** START Source excerpt **

The playwright August Wilson moved to Seattle in 1990, as his widow, Constanza Romero, has explained, in a sort of compromise (she wanted the West Coast but he wouldn’t do California). You’ll hear a slightly different reasoning from Charles Johnson, the National Book Award-winning author of Middle Passage, MacArthur Fellow, and established cartoonist, essayist, screenwriter, novelist, and educator, with whom Wilson formed a strong friendship after he and Romero relocated to the Emerald City.
Now in retirement, Johnson sat down in May and talked with me in the faculty lounge at Padelford Hall on the University of Washington campus about his long friendship with Wilson, who died in 2005.
NATHANIEL G. NESMITH: You and August were good friends—you’ve said that “the 15-year friendship with August Wilson during his time in Seattle was an enriching experience for which I am thankful.” How did you meet and establish a friendship with August Wilson?
CHARLES JOHNSON: Well, I think I was invited to one of August’s plays at the Seattle Repertory Theatre, and I met him in the lobby just as my wife and I were going in to see the play. It might have been Fences. And I simply said to him, “Welcome to Seattle.” He told me later that I was the only person who had told him that when he came here to live. And it turned out, we ran into each other at the Broadway Bar and Grill on Capitol Hill. I was with somebody else who was following me around, Jonathan Little, who wrote the first critical book on my work. We just happened to stop at this place and August Wilson was there, sitting at a table writing. We made an appointment to get together there and have dinner.
Our dinners would start at 7 o’clock and we would go until 2 in the morning—until they closed the place down. And sometimes we would keep talking on the sidewalk at 2 in the morning and then go up the street and around the corner to the International House of Pancakes. And this is one of the locations I used in my story about August and me called “Night Hawks.” I don’t know if you have seen that or not, but Night Hawks is about our 15 years of eight-hour conversations.
You have lived in other places and Wilson also lived in other places. What is it about Seattle that made both of you settle here?
It’s a friendly city. August told me that he was thinking about going to Portland, Ore., but someone told him that there was no income state tax in Washington and he said, “That is where I am going to go then.” I came out this way because I got hired here at the University of Washington. They gave me early tenure in three years and they gave me an early full professorship in three years. I was done with the academic hoops you have to jump through after six years. So, it is a very easy place for me to stay. In the 1970s, it was like a small San Francisco—the composition of the people. It is a laid-back place. I think August felt the same way about it.
What is your best memory of August Wilson?
My best memory of August? I have so many it is hard to say which one is best. Some are memorable. I interviewed him onstage at the Seattle Repertory after a performance of King Hedley II, and that was a very nice evening. I asked him a few questions and then the audience did a Q & A with him. That was a good night. We had a lot of good nights. He participated in something I started here called Bedtime Stories, which is a yearly event where local writers read original stories. It is in support of Humanities Washington and their program for literacy and the humanities. Three times at least August wrote stories and appeared there. I have done it every year for 17 years. So, there is more than simply one best memory.
Do you remember the last conversation you had with Wilson?
Very well. It was brief. We didn’t meet until two in the morning, we met until midnight. That was as long as he could go because he had just found out that he was dying. He sent me a letter saying he wanted to have one more of our dinner conversations at the Broadway. We met there at seven and by midnight that was it. That was our last one. It was very painful for me. I was just incredulous that he only had three months to live.
What is it you regret that you did not do with Wilson?

** END Source excerpt **

Set exercise:
Set down, word for word, the part of the Charles Johnson interview above starting with "CHARLES JOHNSON: Well, I" and going on through "and have dinner.".

** START Recorded data **

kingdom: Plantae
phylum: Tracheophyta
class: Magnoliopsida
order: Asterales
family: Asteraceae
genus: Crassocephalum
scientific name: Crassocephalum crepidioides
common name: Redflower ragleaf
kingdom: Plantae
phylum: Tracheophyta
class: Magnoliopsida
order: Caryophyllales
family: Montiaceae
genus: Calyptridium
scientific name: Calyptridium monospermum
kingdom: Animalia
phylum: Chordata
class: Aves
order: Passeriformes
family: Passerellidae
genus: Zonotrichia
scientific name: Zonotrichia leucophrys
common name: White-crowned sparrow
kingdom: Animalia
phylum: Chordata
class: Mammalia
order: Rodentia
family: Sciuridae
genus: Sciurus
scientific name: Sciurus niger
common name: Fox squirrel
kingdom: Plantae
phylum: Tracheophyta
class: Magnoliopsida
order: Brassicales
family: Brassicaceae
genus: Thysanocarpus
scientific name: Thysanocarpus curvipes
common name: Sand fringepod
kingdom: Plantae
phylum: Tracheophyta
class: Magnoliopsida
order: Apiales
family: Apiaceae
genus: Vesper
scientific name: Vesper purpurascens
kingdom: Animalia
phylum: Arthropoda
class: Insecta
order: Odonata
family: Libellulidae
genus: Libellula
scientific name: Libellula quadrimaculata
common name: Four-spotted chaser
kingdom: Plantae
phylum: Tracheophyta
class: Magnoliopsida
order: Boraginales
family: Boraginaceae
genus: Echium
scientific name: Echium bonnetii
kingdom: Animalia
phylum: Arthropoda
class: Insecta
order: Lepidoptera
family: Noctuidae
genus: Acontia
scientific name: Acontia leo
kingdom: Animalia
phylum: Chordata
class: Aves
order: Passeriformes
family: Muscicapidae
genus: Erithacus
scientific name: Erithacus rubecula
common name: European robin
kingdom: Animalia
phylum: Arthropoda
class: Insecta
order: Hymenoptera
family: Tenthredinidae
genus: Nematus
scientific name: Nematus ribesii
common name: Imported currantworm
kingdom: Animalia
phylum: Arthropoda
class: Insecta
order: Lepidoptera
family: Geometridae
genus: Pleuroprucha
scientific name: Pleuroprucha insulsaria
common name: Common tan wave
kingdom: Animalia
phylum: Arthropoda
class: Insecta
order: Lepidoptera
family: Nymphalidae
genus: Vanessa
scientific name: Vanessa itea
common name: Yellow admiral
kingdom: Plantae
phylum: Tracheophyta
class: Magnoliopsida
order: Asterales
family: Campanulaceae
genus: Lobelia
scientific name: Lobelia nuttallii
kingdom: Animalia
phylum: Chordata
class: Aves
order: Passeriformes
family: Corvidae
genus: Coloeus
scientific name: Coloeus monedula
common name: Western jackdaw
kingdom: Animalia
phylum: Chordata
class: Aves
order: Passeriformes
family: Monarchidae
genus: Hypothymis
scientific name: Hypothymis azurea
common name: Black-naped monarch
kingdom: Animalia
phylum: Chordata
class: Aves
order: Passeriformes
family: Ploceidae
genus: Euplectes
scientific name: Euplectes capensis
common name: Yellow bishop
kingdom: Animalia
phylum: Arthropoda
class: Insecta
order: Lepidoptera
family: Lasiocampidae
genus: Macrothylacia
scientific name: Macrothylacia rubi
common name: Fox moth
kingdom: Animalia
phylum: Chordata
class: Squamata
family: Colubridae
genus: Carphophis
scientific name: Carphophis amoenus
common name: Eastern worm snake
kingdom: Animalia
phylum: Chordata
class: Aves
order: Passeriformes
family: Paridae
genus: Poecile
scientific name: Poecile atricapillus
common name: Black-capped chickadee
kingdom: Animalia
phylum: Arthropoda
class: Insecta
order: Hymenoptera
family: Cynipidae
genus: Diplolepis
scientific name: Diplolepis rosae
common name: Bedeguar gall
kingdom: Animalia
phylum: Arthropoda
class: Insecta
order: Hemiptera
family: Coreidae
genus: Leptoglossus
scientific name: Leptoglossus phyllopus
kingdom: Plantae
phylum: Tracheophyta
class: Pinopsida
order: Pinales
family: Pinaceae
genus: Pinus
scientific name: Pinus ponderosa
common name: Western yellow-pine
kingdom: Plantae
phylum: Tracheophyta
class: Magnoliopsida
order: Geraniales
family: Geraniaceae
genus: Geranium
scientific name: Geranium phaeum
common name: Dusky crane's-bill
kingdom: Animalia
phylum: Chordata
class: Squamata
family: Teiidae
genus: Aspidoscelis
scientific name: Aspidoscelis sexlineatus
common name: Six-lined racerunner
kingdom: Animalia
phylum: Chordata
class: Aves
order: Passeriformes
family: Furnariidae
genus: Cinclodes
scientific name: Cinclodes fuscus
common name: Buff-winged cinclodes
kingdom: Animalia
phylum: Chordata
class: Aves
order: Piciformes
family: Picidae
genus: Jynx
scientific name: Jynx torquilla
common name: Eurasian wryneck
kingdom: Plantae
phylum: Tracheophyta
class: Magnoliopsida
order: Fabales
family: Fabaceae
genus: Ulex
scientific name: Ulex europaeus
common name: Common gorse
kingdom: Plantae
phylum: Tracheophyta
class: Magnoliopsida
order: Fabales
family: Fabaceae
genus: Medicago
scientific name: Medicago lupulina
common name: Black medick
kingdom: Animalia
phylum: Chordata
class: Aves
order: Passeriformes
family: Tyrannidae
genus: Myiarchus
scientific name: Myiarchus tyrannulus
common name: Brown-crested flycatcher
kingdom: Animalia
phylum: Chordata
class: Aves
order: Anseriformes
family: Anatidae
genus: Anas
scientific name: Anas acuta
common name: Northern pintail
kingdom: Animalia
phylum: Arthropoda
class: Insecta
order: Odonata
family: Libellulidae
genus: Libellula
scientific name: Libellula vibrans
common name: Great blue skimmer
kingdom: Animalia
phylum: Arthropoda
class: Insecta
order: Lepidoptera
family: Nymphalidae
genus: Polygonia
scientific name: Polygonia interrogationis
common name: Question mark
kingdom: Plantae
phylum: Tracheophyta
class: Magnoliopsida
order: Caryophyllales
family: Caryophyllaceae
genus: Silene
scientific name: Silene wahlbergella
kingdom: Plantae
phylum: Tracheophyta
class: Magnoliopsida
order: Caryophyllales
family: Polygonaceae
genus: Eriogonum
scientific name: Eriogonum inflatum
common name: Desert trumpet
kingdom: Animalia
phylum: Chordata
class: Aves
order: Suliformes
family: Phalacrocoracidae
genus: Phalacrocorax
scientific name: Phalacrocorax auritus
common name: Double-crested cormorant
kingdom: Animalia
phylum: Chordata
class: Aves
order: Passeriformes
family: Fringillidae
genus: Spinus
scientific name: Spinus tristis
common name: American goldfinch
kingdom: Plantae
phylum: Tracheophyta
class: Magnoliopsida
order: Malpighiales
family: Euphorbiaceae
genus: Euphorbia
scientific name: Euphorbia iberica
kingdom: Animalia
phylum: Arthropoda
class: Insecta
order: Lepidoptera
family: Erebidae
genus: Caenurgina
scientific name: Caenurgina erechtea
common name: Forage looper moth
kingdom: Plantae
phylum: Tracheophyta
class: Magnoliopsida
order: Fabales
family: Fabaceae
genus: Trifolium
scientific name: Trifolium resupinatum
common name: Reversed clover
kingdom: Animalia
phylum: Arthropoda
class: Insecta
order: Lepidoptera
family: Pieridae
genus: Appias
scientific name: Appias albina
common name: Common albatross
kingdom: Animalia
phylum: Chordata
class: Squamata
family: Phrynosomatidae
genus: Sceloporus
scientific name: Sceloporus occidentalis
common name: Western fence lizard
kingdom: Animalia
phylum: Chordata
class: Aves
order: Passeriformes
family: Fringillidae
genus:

** END Recorded data **

Result of the exercise:
CHARLES JOHNSON: Well, I think I was invited to one of August’s plays at the Seattle Repertory Theatre, and I met him in the lobby just as my wife and I were going in to see the play. It might have been Fences. And I simply said to him, “Welcome to Seattle.” He told me later that I was the only person who had told him that when he came here to live. And it turned out, we ran into each other at the Broadway Bar and Grill on Capitol Hill. I was with somebody else who was following me around, Jonathan Little, who wrote the first critical book on my work. We just happened to stop at this place and August Wilson was there, sitting at a table writing. We made an appointment to get together there and have dinner.